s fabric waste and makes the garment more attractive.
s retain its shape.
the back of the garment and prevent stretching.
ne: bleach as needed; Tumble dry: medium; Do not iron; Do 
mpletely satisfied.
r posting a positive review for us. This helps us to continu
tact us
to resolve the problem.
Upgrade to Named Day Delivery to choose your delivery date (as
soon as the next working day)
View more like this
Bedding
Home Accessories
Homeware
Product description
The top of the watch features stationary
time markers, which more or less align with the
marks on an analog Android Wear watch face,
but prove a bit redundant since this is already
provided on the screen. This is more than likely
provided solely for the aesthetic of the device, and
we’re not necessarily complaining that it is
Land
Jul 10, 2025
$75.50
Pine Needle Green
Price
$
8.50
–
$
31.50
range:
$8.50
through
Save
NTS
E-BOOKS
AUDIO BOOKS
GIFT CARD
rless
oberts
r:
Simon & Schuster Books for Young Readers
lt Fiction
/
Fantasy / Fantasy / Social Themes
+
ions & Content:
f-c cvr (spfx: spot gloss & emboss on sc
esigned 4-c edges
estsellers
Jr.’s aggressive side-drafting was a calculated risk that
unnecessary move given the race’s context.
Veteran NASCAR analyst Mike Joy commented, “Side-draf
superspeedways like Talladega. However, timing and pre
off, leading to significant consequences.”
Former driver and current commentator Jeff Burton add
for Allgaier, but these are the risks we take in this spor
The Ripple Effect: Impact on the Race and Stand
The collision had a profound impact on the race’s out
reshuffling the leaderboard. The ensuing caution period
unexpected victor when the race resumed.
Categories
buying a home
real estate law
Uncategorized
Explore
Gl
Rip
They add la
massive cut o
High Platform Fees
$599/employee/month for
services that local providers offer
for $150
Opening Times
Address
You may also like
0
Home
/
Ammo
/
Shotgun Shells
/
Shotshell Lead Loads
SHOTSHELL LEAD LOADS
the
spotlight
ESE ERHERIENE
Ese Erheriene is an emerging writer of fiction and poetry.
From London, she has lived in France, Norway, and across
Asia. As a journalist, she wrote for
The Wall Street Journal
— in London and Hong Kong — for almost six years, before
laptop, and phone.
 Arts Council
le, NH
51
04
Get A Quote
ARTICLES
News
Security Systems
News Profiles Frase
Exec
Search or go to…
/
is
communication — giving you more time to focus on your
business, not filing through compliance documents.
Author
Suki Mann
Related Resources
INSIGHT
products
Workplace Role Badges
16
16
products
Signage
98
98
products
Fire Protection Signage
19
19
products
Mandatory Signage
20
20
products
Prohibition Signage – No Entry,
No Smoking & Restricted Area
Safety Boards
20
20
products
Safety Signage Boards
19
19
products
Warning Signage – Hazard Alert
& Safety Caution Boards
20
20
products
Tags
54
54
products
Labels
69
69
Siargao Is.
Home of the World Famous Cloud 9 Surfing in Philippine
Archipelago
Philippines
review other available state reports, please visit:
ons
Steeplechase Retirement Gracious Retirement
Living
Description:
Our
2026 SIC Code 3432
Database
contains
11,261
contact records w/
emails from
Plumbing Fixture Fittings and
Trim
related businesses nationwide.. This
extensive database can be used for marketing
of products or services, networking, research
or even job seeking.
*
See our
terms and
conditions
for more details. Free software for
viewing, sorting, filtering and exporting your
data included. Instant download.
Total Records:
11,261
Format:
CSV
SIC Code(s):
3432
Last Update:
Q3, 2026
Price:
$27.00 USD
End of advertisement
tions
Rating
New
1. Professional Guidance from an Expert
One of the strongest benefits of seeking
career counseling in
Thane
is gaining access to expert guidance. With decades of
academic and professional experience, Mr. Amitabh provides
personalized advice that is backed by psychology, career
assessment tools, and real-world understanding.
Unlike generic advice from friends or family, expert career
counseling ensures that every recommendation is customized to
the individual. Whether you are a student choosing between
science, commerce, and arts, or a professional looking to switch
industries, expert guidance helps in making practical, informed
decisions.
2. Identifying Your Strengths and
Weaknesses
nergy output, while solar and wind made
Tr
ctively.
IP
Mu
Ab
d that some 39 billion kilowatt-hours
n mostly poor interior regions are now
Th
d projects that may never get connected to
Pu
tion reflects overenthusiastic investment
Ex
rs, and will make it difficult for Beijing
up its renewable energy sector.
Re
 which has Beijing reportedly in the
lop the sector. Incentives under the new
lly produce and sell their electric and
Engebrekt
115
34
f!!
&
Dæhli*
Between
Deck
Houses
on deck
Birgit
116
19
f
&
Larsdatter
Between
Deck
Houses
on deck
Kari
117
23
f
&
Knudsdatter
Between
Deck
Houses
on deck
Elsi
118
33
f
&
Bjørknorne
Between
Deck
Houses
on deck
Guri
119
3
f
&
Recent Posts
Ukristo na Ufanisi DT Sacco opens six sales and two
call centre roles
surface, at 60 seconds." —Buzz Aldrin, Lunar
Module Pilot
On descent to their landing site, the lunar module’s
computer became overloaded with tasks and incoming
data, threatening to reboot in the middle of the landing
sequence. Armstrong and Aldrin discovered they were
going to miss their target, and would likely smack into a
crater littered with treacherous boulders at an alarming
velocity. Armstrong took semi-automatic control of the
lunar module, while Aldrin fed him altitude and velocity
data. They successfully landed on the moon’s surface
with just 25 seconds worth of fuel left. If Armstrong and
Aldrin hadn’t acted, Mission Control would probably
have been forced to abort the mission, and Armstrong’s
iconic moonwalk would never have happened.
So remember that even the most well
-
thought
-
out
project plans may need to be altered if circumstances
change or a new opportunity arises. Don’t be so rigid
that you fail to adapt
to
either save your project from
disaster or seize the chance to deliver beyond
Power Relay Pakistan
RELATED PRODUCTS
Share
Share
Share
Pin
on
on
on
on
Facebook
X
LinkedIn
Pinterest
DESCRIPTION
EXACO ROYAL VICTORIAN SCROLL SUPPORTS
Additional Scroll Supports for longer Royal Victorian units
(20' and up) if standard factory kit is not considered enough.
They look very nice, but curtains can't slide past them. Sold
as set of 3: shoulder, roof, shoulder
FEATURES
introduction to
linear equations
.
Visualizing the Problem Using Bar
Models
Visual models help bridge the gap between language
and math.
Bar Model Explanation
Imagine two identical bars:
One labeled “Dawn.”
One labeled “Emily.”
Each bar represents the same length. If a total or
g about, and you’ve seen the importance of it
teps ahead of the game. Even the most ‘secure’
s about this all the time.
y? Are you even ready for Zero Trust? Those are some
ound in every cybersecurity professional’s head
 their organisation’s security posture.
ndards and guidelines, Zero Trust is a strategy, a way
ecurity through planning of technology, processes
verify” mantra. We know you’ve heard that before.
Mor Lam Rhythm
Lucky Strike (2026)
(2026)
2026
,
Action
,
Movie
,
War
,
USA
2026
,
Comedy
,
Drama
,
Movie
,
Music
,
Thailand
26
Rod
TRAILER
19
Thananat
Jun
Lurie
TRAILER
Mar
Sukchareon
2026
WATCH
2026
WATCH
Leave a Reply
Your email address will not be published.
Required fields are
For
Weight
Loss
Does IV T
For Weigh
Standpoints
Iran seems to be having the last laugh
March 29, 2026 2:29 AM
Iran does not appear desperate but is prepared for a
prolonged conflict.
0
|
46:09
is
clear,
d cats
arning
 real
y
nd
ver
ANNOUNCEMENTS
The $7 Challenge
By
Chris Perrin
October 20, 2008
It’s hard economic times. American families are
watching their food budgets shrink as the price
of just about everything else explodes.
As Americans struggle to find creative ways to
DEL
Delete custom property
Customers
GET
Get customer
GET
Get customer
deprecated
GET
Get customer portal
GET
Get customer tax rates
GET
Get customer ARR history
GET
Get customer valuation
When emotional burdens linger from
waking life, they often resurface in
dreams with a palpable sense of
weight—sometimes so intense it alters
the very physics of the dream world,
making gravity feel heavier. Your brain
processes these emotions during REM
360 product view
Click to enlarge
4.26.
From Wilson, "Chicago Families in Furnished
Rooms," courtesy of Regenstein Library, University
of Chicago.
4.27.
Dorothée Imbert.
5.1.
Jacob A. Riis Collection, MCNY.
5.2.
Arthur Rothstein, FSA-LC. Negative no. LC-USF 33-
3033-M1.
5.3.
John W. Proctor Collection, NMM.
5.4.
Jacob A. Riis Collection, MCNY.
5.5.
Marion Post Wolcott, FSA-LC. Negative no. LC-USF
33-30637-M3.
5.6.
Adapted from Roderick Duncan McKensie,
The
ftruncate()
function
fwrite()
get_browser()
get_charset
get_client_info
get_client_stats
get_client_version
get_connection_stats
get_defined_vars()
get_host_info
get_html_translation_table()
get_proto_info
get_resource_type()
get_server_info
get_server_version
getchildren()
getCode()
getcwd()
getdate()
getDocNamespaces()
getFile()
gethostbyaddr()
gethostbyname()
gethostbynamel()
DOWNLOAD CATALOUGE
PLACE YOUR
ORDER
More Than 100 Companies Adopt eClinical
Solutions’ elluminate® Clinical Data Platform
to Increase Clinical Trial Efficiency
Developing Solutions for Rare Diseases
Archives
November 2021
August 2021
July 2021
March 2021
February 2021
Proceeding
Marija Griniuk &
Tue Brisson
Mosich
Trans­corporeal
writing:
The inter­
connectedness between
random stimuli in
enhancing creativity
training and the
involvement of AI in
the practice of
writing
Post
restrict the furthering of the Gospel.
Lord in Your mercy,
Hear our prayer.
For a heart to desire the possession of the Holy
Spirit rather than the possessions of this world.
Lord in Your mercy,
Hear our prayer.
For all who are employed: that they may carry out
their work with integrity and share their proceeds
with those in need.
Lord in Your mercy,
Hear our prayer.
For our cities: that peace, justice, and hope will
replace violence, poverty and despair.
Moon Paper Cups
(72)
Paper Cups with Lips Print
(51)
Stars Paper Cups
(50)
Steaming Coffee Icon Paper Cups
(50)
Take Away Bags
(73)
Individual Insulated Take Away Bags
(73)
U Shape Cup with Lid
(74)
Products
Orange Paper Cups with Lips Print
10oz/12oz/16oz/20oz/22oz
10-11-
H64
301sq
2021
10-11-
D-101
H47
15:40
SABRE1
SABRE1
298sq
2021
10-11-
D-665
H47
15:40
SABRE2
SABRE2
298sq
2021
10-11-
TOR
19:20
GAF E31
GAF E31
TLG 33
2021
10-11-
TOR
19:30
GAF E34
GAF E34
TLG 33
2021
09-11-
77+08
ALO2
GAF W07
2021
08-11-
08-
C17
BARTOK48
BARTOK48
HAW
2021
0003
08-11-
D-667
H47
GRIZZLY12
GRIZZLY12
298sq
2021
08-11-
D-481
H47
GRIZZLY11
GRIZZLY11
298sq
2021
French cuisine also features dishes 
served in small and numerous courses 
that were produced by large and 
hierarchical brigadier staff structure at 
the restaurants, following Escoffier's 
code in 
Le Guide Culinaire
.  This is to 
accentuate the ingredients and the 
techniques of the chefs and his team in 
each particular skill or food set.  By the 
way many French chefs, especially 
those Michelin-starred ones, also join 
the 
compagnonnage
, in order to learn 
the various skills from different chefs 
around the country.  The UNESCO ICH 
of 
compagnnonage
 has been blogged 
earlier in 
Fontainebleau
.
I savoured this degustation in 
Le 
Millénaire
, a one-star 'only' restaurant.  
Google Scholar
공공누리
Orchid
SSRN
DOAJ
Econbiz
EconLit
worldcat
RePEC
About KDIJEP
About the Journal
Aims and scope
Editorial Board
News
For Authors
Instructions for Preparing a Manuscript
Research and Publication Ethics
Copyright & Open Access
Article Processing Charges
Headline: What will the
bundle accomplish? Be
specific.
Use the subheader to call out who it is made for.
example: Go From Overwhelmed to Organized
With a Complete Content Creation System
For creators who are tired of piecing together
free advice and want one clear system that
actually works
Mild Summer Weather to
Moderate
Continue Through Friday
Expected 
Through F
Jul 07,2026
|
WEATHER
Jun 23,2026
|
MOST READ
────────
EXERCISE
Within the records above, each line containing "review" is to be returned.

REPLY
r posting a positive review for us. This helps us to continu
review other available state reports, please visit:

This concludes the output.